The end of the 2024 season also ends a couple of multi-year talking points.
The Packers’ 2024 season expired yesterday, and with it one of the great excuses used by those that talk about this team — and sometimes even the team itself.
“They’re young,” we’ve said of the Packers over the past couple of seasons. “They’re inexperienced and still growing.”
And you know what? It’s been true. They have been young. They have been inexperienced. They have been green and growing, to borrow a phrase from an ancient Milwaukee Bucks promo song.
But that excuse, if it was ever exculpatory, had a shelf life. Eventually, these young, inexperienced Packers were going to be neither young nor inexperienced, and I think that time has come.

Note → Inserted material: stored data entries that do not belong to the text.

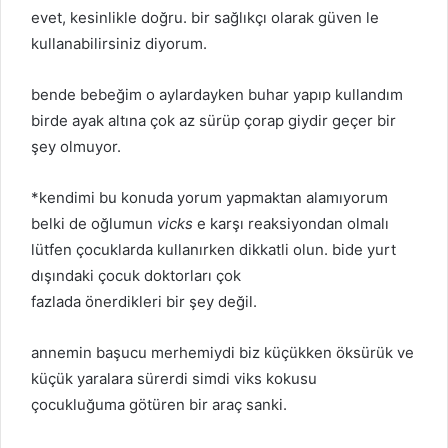
evet, kesinlikle doğru. bir sağlıkçı olarak güven le
kullanabilirsiniz diyorum.
bende bebeğim o aylardayken buhar yapıp kullandım
birde ayak altına çok az sürüp çorap giydir geçer bir
şey olmuyor.
*kendimi bu konuda yorum yapmaktan alamıyorum
belki de oğlumun
vicks
e karşı reaksiyondan olmalı
lütfen çocuklarda kullanırken dikkatli olun. bide yurt
dışındaki çocuk doktorları çok
fazlada önerdikleri bir şey değil.
annemin başucu merhemiydi biz küçükken öksürük ve
küçük yaralara sürerdi simdi viks kokusu
çocukluğuma götüren bir araç sanki.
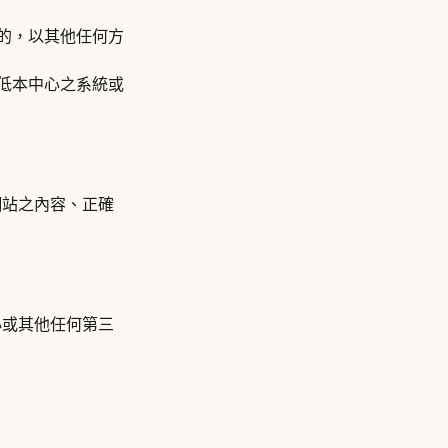
目的，以其他任何方
降低本中心之系統或
網站之內容、正確
心或其他任何第三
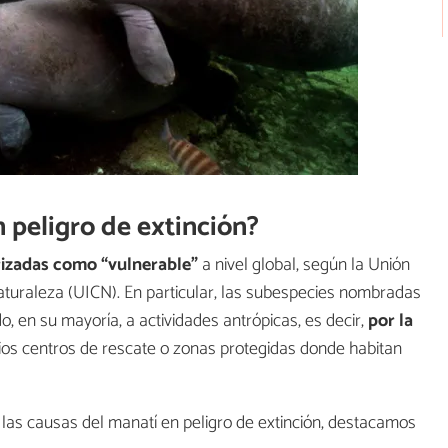
n peligro de extinción?
izadas como “vulnerable”
a nivel global, según la Unión
aturaleza (UICN). En particular, las subespecies nombradas
o, en su mayoría, a actividades antrópicas, es decir,
por la
arios centros de rescate o zonas protegidas donde habitan
las causas del manatí en peligro de extinción, destacamos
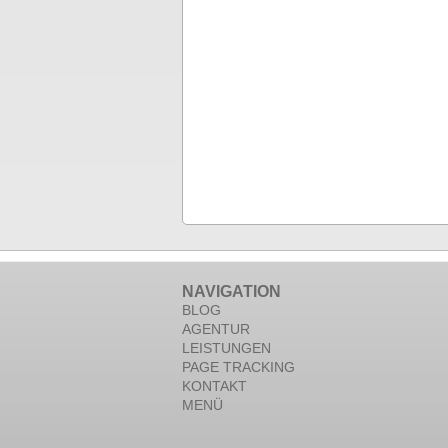
NAVIGATION
BLOG
AGENTUR
LEISTUNGEN
PAGE TRACKING
KONTAKT
MENÜ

Next year, the core of the Packers will be decidedly veteran heavy. Jordan Love will enter his third season as the Packers’ starter next fall, turning 27 in November. He’ll spend much of the season handing off to Josh Jacobs, also in his age-27 season this fall. Blocking in front of them will be fourth-year pro Rasheed Walker (25 in February), seventh-year Elgton Jenkins (30 in December), fourth-year Sean Rhyan (25 in September), and fourth-year Zach Tom (26 in March). And catching passes (depending on their health, of course) will be some combination of Romeo Doubs, Jayden Reed, Dontayvion Wicks, Tucker Kraft, and Luke Musgrave. All will be in at least their third season, and all will be at least 24 years old during the 2025 season.

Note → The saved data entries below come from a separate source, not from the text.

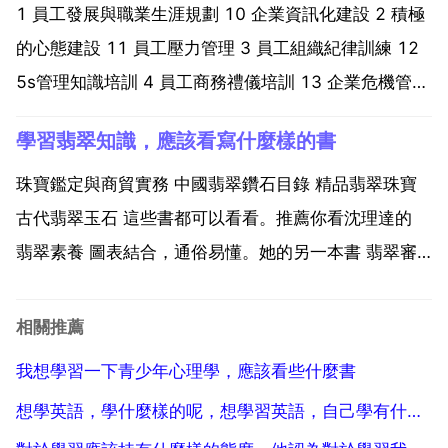
識圖 建築電氣識圖教材 等 看你是建築電氣還...
1 員工發展與職業生涯規劃 10 企業資訊化建設 2 積極
的心態建設 11 員工壓力管理 3 員工組織紀律訓練 12
5s管理知識培訓 4 員工商務禮儀培訓 13 企業危機管理
5 溝通技巧與員工關係管理 14 高績效團隊建設 6 公文
學習翡翠知識，應該看寫什麼樣的書
寫作與文件管理 15 管理學基礎理論培訓 7 目標管理與
工作的計...
珠寶鑑定與商貿實務 中國翡翠鑽石目錄 精品翡翠珠寶
古代翡翠玉石 這些書都可以看看。推薦你看沈理達的
翡翠素養 圖表結合，通俗易懂。她的另一本書 翡翠審
美 會提高你的翡翠鑑賞審美水平。值得一看！翡翠真偽
辨別方法 假皮類 此類做假的原因很多，而欺騙性也較
相關推薦
大，其做假的原因總的來說不外乎就是將翡翠的實質
我想學習一下青少年心理學，應該看些什麼書
蒙...
想學英語，學什麼樣的呢，想學習英語，自己學有什麼好的書本建議嗎？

On defense, the story will be much the same, even with the future of guys like Jaire Alexander and Keisean Nixon in flux. Xavier McKinney will lead the way (age 27, sixth season), and he’ll get help from Rashan Gary (28 in December, eighth season) and Kenny Clark (30 in October, 10th season).
This hardly paints the picture of a team that’s long in the tooth (with the exception of Kenny Clark), but neither are they a collection of freshly minted NFL players. The Packers will enter next season not exactly old, but certainly experienced — and definitely well past the point where “they’re young” should be any excuse for their on-field performance.
Should it ever have been an excuse? I think that’s another question worth asking. The Packers certainly needed to churn the roster in the wake of Aaron Rodgers’ departure, but nobody put a gun to Brian Gutekunst’s head and made him construct the league’s youngest roster two years running. They’ve been so young in large part because that’s what they wanted and, in 2024 at least, thought they could contend as such.
Whether or not they should have thought so is beside the point now. We know the answer. The Packers weren’t contenders in 2024. In 2025 they’ll hope to be, and they’ll have to do so without the excuses of age and inexperience covering for their mistakes.